╭─ PROVIDED MATERIAL

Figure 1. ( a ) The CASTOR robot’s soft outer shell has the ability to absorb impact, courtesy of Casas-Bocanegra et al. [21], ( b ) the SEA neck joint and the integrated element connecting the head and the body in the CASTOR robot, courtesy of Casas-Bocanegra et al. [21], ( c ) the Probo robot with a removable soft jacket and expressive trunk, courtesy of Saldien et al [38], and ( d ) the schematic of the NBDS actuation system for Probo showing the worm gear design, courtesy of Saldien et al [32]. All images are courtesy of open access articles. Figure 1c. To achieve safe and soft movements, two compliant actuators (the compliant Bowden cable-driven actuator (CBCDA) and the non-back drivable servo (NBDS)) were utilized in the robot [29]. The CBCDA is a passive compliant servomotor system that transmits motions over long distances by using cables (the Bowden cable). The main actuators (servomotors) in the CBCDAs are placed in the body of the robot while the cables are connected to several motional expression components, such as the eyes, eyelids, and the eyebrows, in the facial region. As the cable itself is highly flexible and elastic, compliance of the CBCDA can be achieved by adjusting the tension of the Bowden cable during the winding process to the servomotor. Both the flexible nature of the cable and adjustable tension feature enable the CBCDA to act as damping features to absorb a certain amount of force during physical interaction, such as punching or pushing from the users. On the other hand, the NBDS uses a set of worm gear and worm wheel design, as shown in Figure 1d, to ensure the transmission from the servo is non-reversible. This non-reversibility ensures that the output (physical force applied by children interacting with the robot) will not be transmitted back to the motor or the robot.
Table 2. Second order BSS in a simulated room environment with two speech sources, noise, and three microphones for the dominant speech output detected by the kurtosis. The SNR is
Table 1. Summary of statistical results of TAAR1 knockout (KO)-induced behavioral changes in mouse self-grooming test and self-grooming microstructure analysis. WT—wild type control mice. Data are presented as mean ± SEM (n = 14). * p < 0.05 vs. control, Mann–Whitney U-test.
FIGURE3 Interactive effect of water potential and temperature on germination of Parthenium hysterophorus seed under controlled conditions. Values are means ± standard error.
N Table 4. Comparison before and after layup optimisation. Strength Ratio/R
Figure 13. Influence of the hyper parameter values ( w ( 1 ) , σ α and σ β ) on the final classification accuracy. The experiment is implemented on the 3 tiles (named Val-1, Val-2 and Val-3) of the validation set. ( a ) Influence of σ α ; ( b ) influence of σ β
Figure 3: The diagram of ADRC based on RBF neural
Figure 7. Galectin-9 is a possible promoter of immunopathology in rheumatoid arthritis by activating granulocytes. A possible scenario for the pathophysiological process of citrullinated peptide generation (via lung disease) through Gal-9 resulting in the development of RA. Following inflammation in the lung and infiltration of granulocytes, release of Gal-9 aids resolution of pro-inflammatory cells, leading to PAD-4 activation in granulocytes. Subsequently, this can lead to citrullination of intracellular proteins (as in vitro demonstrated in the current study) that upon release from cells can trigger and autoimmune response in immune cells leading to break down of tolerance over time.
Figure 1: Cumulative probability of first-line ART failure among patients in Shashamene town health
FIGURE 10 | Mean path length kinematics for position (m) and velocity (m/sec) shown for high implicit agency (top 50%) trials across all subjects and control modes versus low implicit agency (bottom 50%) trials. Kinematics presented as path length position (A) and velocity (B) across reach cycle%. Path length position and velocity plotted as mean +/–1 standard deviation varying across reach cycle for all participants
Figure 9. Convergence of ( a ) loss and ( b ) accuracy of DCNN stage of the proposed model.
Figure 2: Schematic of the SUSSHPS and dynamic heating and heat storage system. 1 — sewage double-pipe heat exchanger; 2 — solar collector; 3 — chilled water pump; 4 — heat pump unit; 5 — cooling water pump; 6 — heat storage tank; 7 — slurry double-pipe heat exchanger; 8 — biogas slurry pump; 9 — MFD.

╰─

§ **ABOUT THIS EXERCISE**
All of the entries should be repeated word for word.

§ **TASK RESULT**
Figure 1. ( a ) The CASTOR robot’s soft outer shell has the ability to absorb impact, courtesy of Casas-Bocanegra et al. [21], ( b ) the SEA neck joint and the integrated element connecting the head and the body in the CASTOR robot, courtesy of Casas-Bocanegra et al. [21], ( c ) the Probo robot with a removable soft jacket and expressive trunk, courtesy of Saldien et al [38], and ( d ) the schematic of the NBDS actuation system for Probo showing the worm gear design, courtesy of Saldien et al [32]. All images are courtesy of open access articles. Figure 1c. To achieve safe and soft movements, two compliant actuators (the compliant Bowden cable-driven actuator (CBCDA) and the non-back drivable servo (NBDS)) were utilized in the robot [29]. The CBCDA is a passive compliant servomotor system that transmits motions over long distances by using cables (the Bowden cable). The main actuators (servomotors) in the CBCDAs are placed in the body of the robot while the cables are connected to several motional expression components, such as the eyes, eyelids, and the eyebrows, in the facial region. As the cable itself is highly flexible and elastic, compliance of the CBCDA can be achieved by adjusting the tension of the Bowden cable during the winding process to the servomotor. Both the flexible nature of the cable and adjustable tension feature enable the CBCDA to act as damping features to absorb a certain amount of force during physical interaction, such as punching or pushing from the users. On the other hand, the NBDS uses a set of worm gear and worm wheel design, as shown in Figure 1d, to ensure the transmission from the servo is non-reversible. This non-reversibility ensures that the output (physical force applied by children interacting with the robot) will not be transmitted back to the motor or the robot.
Table 2. Second order BSS in a simulated room environment with two speech sources, noise, and three microphones for the dominant speech output detected by the kurtosis. The SNR is
Table 1. Summary of statistical results of TAAR1 knockout (KO)-induced behavioral changes in mouse self-grooming test and self-grooming microstructure analysis. WT—wild type control mice. Data are presented as mean ± SEM (n = 14). * p < 0.05 vs. control, Mann–Whitney U-test.
FIGURE3 Interactive effect of water potential and temperature on germination of Parthenium hysterophorus seed under controlled conditions. Values are means ± standard error.
N Table 4. Comparison before and after layup optimisation. Strength Ratio/R
Figure 13. Influence of the hyper parameter values ( w ( 1 ) , σ α and σ β ) on the final classification accuracy. The experiment is implemented on the 3 tiles (named Val-1, Val-2 and Val-3) of the validation set. ( a ) Influence of σ α ; ( b ) influence of σ β
Figure 3: The diagram of ADRC based on RBF neural
Figure 7. Galectin-9 is a possible promoter of immunopathology in rheumatoid arthritis by activating granulocytes. A possible scenario for the pathophysiological process of citrullinated peptide generation (via lung disease) through Gal-9 resulting in the development of RA. Following inflammation in the lung and infiltration of granulocytes, release of Gal-9 aids resolution of pro-inflammatory cells, leading to PAD-4 activation in granulocytes. Subsequently, this can lead to citrullination of intracellular proteins (as in vitro demonstrated in the current study) that upon release from cells can trigger and autoimmune response in immune cells leading to break down of tolerance over time.
Figure 1: Cumulative probability of first-line ART failure among patients in Shashamene town health
FIGURE 10 | Mean path length kinematics for position (m) and velocity (m/sec) shown for high implicit agency (top 50%) trials across all subjects and control modes versus low implicit agency (bottom 50%) trials. Kinematics presented as path length position (A) and velocity (B) across reach cycle%. Path length position and velocity plotted as mean +/–1 standard deviation varying across reach cycle for all participants
Figure 9. Convergence of ( a ) loss and ( b ) accuracy of DCNN stage of the proposed model.
Figure 2: Schematic of the SUSSHPS and dynamic heating and heat storage system. 1 — sewage double-pipe heat exchanger; 2 — solar collector; 3 — chilled water pump; 4 — heat pump unit; 5 — cooling water pump; 6 — heat storage tank; 7 — slurry double-pipe heat exchanger; 8 — biogas slurry pump; 9 — MFD.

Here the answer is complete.